#### TASK PROMPT
Please return the listing below word for word, leaving the pictures out.

#### Dataset excerpts
══════════

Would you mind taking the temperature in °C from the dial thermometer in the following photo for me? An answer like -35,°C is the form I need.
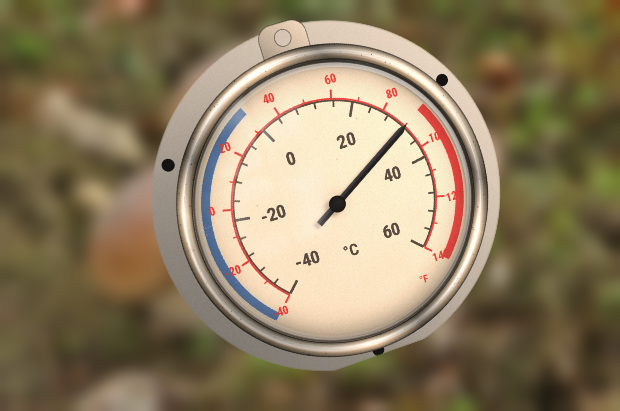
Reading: 32,°C
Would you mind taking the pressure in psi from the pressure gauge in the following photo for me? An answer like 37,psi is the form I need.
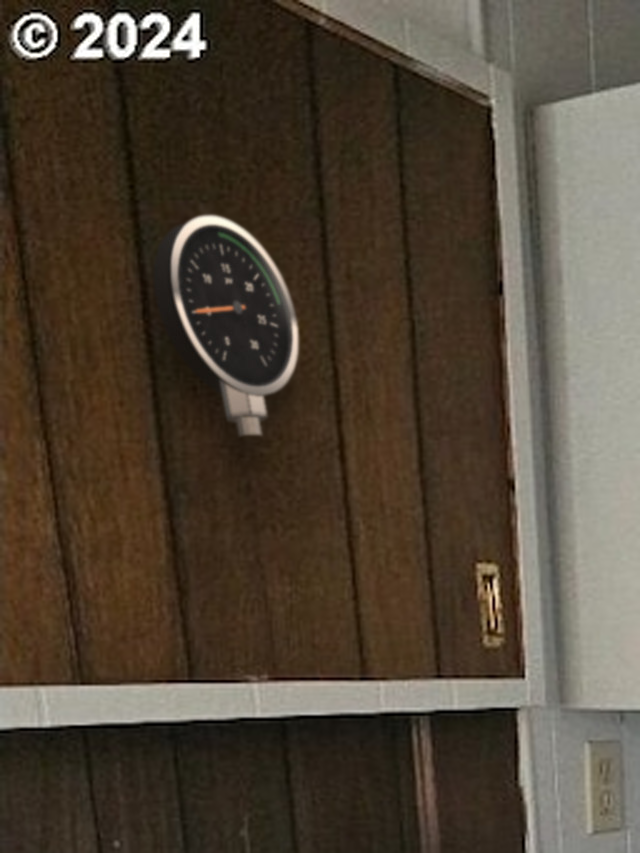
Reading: 5,psi
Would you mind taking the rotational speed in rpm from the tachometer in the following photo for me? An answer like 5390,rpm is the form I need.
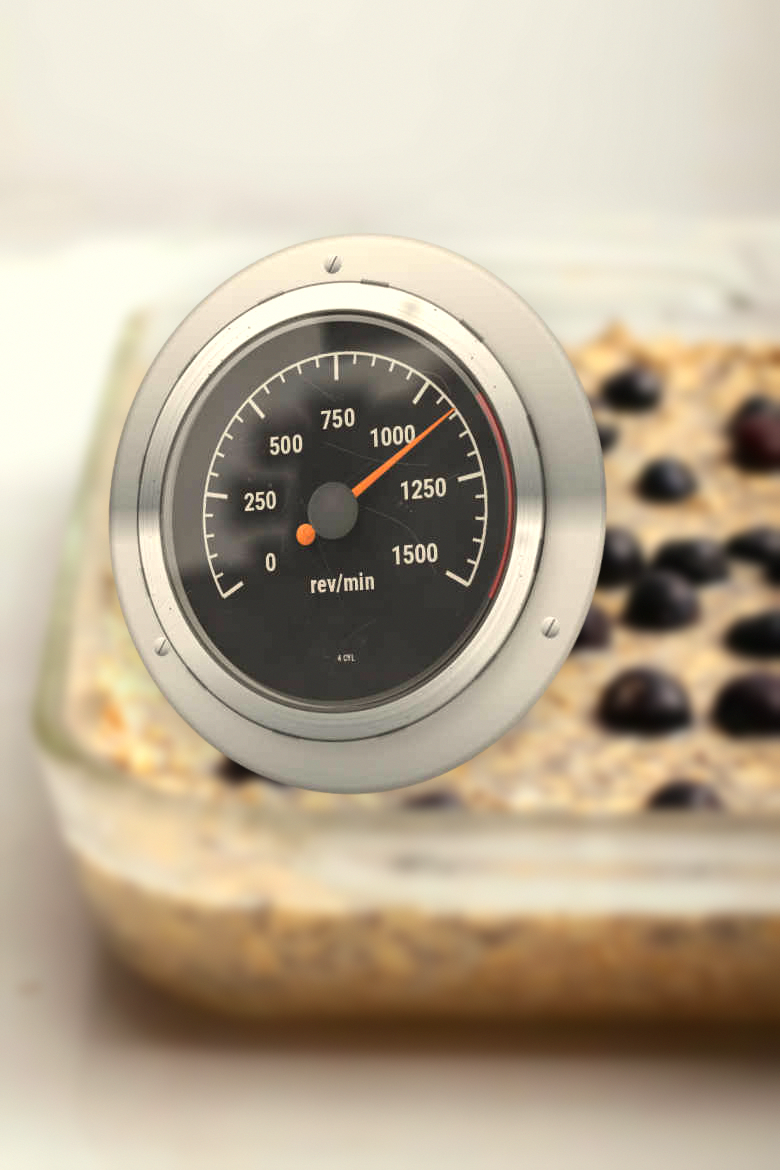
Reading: 1100,rpm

══════════

#### SOLUTION FOR THIS PROBLEM
Would you mind taking the temperature in °C from the dial thermometer in the following photo for me? An answer like -35,°C is the form I need.
Reading: 32,°C
Would you mind taking the pressure in psi from the pressure gauge in the following photo for me? An answer like 37,psi is the form I need.
Reading: 5,psi
Would you mind taking the rotational speed in rpm from the tachometer in the following photo for me? An answer like 5390,rpm is the form I need.
Reading: 1100,rpm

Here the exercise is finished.